EXERCISE: Write down the text of every item below without changing a single character.

INFORMATION SUPPLIED:
──────────
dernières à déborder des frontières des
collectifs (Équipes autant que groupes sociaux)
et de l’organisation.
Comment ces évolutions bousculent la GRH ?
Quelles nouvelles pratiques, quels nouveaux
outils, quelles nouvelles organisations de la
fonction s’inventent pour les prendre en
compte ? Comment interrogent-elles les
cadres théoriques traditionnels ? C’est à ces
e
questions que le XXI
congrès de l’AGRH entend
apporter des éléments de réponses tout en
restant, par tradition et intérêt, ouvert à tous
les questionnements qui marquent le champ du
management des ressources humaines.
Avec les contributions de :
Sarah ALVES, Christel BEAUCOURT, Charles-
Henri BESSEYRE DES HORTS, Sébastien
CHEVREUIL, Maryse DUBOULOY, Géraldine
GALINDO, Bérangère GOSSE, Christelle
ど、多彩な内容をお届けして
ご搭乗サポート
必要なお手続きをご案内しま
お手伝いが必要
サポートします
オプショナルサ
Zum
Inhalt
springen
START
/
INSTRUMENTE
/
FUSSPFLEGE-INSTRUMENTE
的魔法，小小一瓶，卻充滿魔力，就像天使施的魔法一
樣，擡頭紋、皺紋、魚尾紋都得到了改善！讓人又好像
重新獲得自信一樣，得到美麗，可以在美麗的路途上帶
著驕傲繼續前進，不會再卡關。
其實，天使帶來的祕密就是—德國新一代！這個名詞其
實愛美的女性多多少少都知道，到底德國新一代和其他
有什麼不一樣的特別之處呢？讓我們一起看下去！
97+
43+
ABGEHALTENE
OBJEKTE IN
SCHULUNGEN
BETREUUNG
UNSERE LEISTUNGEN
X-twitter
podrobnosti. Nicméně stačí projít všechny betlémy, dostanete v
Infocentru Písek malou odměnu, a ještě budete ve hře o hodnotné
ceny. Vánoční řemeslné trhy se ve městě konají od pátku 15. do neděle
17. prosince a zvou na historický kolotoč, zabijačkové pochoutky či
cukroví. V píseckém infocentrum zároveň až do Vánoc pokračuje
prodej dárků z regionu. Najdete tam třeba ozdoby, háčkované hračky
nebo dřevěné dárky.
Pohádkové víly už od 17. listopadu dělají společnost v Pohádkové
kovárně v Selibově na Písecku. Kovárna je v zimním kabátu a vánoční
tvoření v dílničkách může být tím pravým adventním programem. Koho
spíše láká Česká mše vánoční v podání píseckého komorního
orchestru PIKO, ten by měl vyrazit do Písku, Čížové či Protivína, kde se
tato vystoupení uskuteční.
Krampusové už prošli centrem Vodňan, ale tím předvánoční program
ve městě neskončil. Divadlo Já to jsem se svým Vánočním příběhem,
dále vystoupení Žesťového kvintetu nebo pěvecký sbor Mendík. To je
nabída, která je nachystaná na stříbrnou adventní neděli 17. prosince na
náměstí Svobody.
──────────
RESPONSE TO THE EXERCISE:
dernières à déborder des frontières des
collectifs (Équipes autant que groupes sociaux)
et de l’organisation.
Comment ces évolutions bousculent la GRH ?
Quelles nouvelles pratiques, quels nouveaux
outils, quelles nouvelles organisations de la
fonction s’inventent pour les prendre en
compte ? Comment interrogent-elles les
cadres théoriques traditionnels ? C’est à ces
e
questions que le XXI
congrès de l’AGRH entend
apporter des éléments de réponses tout en
restant, par tradition et intérêt, ouvert à tous
les questionnements qui marquent le champ du
management des ressources humaines.
Avec les contributions de :
Sarah ALVES, Christel BEAUCOURT, Charles-
Henri BESSEYRE DES HORTS, Sébastien
CHEVREUIL, Maryse DUBOULOY, Géraldine
GALINDO, Bérangère GOSSE, Christelle
ど、多彩な内容をお届けして
ご搭乗サポート
必要なお手続きをご案内しま
お手伝いが必要
サポートします
オプショナルサ
Zum
Inhalt
springen
START
/
INSTRUMENTE
/
FUSSPFLEGE-INSTRUMENTE
的魔法，小小一瓶，卻充滿魔力，就像天使施的魔法一
樣，擡頭紋、皺紋、魚尾紋都得到了改善！讓人又好像
重新獲得自信一樣，得到美麗，可以在美麗的路途上帶
著驕傲繼續前進，不會再卡關。
其實，天使帶來的祕密就是—德國新一代！這個名詞其
實愛美的女性多多少少都知道，到底德國新一代和其他
有什麼不一樣的特別之處呢？讓我們一起看下去！
97+
43+
ABGEHALTENE
OBJEKTE IN
SCHULUNGEN
BETREUUNG
UNSERE LEISTUNGEN
X-twitter
podrobnosti. Nicméně stačí projít všechny betlémy, dostanete v
Infocentru Písek malou odměnu, a ještě budete ve hře o hodnotné
ceny. Vánoční řemeslné trhy se ve městě konají od pátku 15. do neděle
17. prosince a zvou na historický kolotoč, zabijačkové pochoutky či
cukroví. V píseckém infocentrum zároveň až do Vánoc pokračuje
prodej dárků z regionu. Najdete tam třeba ozdoby, háčkované hračky
nebo dřevěné dárky.
Pohádkové víly už od 17. listopadu dělají společnost v Pohádkové
kovárně v Selibově na Písecku. Kovárna je v zimním kabátu a vánoční
tvoření v dílničkách může být tím pravým adventním programem. Koho
spíše láká Česká mše vánoční v podání píseckého komorního
orchestru PIKO, ten by měl vyrazit do Písku, Čížové či Protivína, kde se
tato vystoupení uskuteční.
Krampusové už prošli centrem Vodňan, ale tím předvánoční program
ve městě neskončil. Divadlo Já to jsem se svým Vánočním příběhem,
dále vystoupení Žesťového kvintetu nebo pěvecký sbor Mendík. To je
nabída, která je nachystaná na stříbrnou adventní neděli 17. prosince na
náměstí Svobody.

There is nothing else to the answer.